Um, but the idea behind all of this is now that I have these analyzers in place, I'm hoping to see I'm hoping it's dramatic improvements to following standards. And the reason for that is that the code literally will not compile unless you do it the way that I say. Um, and I think I, you know, I asked co-pilot last night kind of the same thing, laying in bed. Now that I've added all these analyzers, reperform your analysis. What are the gaps? And uh I didn't really make it that far. I just like asked it to do that, but then it was like I had crossfit super early in the morning. I'm not staying up to do that. But that's a when I get home thing and we'll put it to the test, right? I don't know. Maybe uh maybe I prioritized all the wrong things. I don't know.

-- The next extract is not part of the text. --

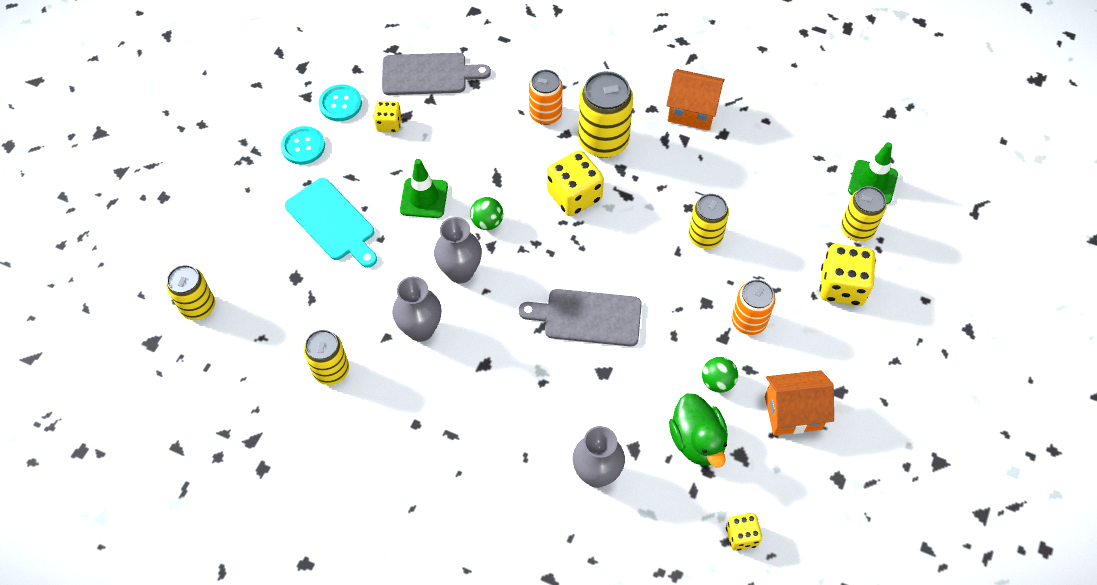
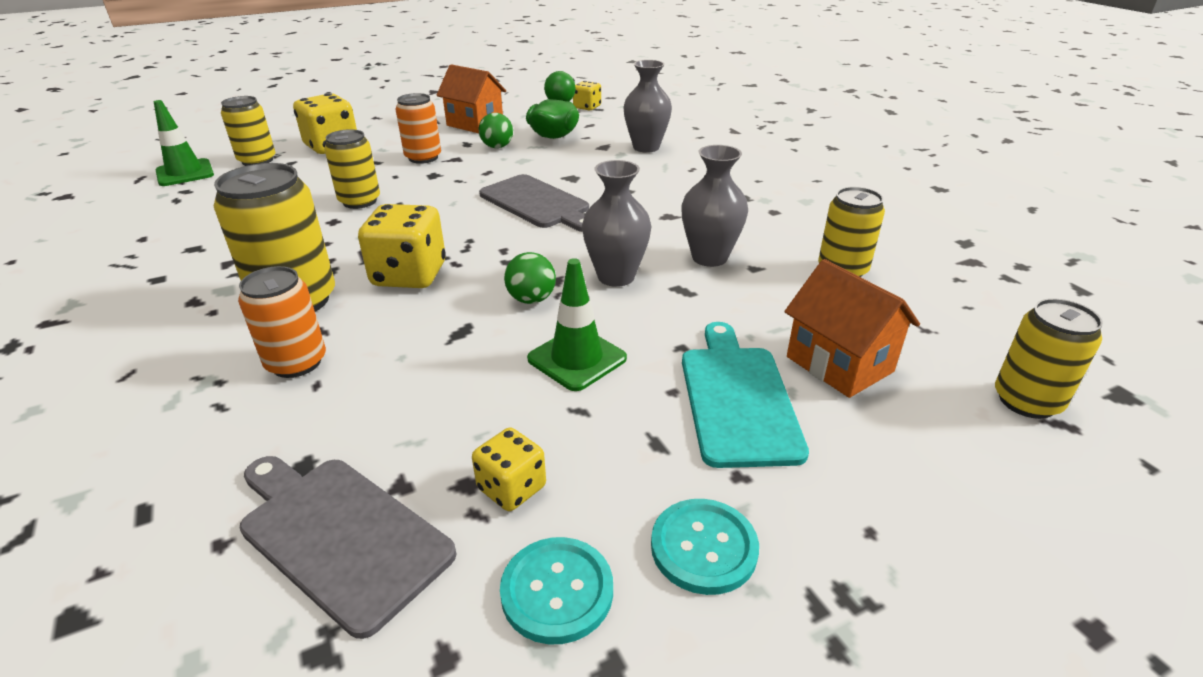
camera: 140 degrees left, 25 degrees down
(692, 111) = (171, 277): orange house -> orange house (839, 364)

But uh whole point of this was guardrails. And I'm I'm hoping that having more programmatic guard rails in place will make it so that working with agents is a little bit less frustrating on some of the stuff. I feel like it should just get right because there's a million patterns. It's almost like it it feels like it has to go out of its way to go introduce some of these patterns versus just take the easy route which is like look beside you. But I I assume it's because it's trained on so much data, right? That whatever I have is not the common thing. So pretty interesting stuff. But like I said, I'm going to make some YouTube videos on that on my main channel which is Dev Leader. And um I'll walk you through some of those things and then uh when I'm ready and I've learned about how analyzers work and I feel like I can talk through them, I'll I'll make some videos on that.
Um so yeah, that's all. If you have uh questions you want answered, leave them below in the comments. Otherwise, codekim.com. Submit anonymously. Anony anonymous cinnamon. Bye.
Frequently Asked Questions
These Q&A summaries are AI-generated from the video transcript and may not reflect my exact wording. Watch the video for the full context.
- Why do AI coding agents like GitHub Copilot sometimes produce poor or inconsistent code?
- I find that despite using the same prompts and instructions, AI agents often hallucinate or produce bad code, like losing formatting or deleting code unexpectedly. It feels like the agent sometimes ignores established patterns or instructions, which is frustrating because it means I have to constantly correct it or provide explicit examples in my prompts.
- How can custom analyzers help improve code quality when working with AI agents?
- I've started adding custom analyzers in my codebase to enforce coding patterns programmatically. These analyzers act as guardrails by performing static analysis and preventing code from compiling if it doesn't follow the rules I set. This helps reduce the amount of dumb mistakes AI agents make by ensuring the code adheres to our standards before it runs.
- What challenges do you face when prompting AI agents to write tests following your project's patterns?
- Even though I document the testing patterns and include instructions in my prompts, AI agents like Copilot often write tests that don't follow those patterns. This means I have to provide explicit code examples in the prompt to get it right, which isn't scalable. It’s frustrating because the agents don’t always read or follow the existing documentation or codebase conventions on their own.